OpenAI could be fined up to $150,000 for each piece of infringing content:
Weeks after The New York Times updated its terms of service (TOS) to prohibit AI companies from scraping its articles and images to train AI models, it appears that the Times may be preparing to sue OpenAI. The result, experts speculate, could be devastating to OpenAI, including the destruction of ChatGPT's dataset and fines up to $150,000 per infringing piece of content.
NPR spoke to two people "with direct knowledge" who confirmed that the Times' lawyers were mulling whether a lawsuit might be necessary "to protect the intellectual property rights" of the Times' reporting.
Neither OpenAI nor the Times immediately responded to Ars' request to comment.
If the Times were to follow through and sue ChatGPT-maker OpenAI, NPR suggested that the lawsuit could become "the most high-profile" legal battle yet over copyright protection since ChatGPT's explosively popular launch. This speculation comes a month after Sarah Silverman joined other popular authors suing OpenAI over similar concerns, seeking to protect the copyright of their books.
[...] In April, the News Media Alliance published AI principles, seeking to defend publishers' intellectual property by insisting that generative AI "developers and deployers must negotiate with publishers for the right to use" publishers' content for AI training, AI tools surfacing information, and AI tools synthesizing information.
Previously:
Sarah Silverman Sues OpenAI, Meta for Being "Industrial-Strength Plagiarists" - 20230711
Related:
The Internet Archive Reaches An Agreement With Publishers In Digital Book-Lending Case - 20230815
(Score: 2) by bloodnok on Wednesday August 23 2023, @06:15PM (1 child)

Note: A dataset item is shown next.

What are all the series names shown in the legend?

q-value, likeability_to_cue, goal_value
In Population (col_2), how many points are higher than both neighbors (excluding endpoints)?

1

Actually that's not quite right, and it's a conflation of copyright and licensing.
First off, the GPL says nothing about charging for GPL'd code. You can do it if someone wants to pay you and you keep to its terms.
Secondly the GPL is a license. It *allows* you to use the copyrighted code under a number of (reasonable IMHO) terms. If you breach those terms, your license is invalidated and you can now be sued for copyright and license infringement (if I undestand it correctly, I am not a lawyer, etc).
What I find confusing about this notion is that ChatGPT does not seem to have breached copyright by "reading" the articles, since the NYT allows reading. As far as I can tell, it has also not breached copyright by retaining a non-verbatim recollection of those articles (as fas as I know the original source articles are not stored in a cache, but form a kind of weighted networked dataset from which it would be impossible to separate the NYT articles from everthing else it has read.
Where it could breach copyright is when it is asked a question and quite reasonably makes a response that contains identical segments of text to those NYT articles. But that doesn't seem to be what the NYT is concerned about. It seems to be concerned that ChatGPT's learning is itself a breach of copyright.
The reason I find this hard to grok is that a human could also regurgitate such text based on similar learning. I have no problem with the generated text being subject to copyright, but I do have a problem with the learning being copyrightable. I have learned much (or too little, depending on who you ask) over the years and I like to think of this knowledge as mine.
Or to put it more succinctly, the NYT can bite my ass.
__
The Major
(Score: 2) by Mykl on Wednesday August 23 2023, @11:11PM
I think the NYT might have a case where they could claim that all ChatGPT output is a derivative work of their original material. Given that the source data has been put through a neural blender, it would be possible to argue that NYT material is present (in a derivative form) in every single ChatGPT output.
At least, that's what I'd argue if I was a lawyer.
I agree with others though - this is only an issue for them now that ChatGPT is a potential money machine.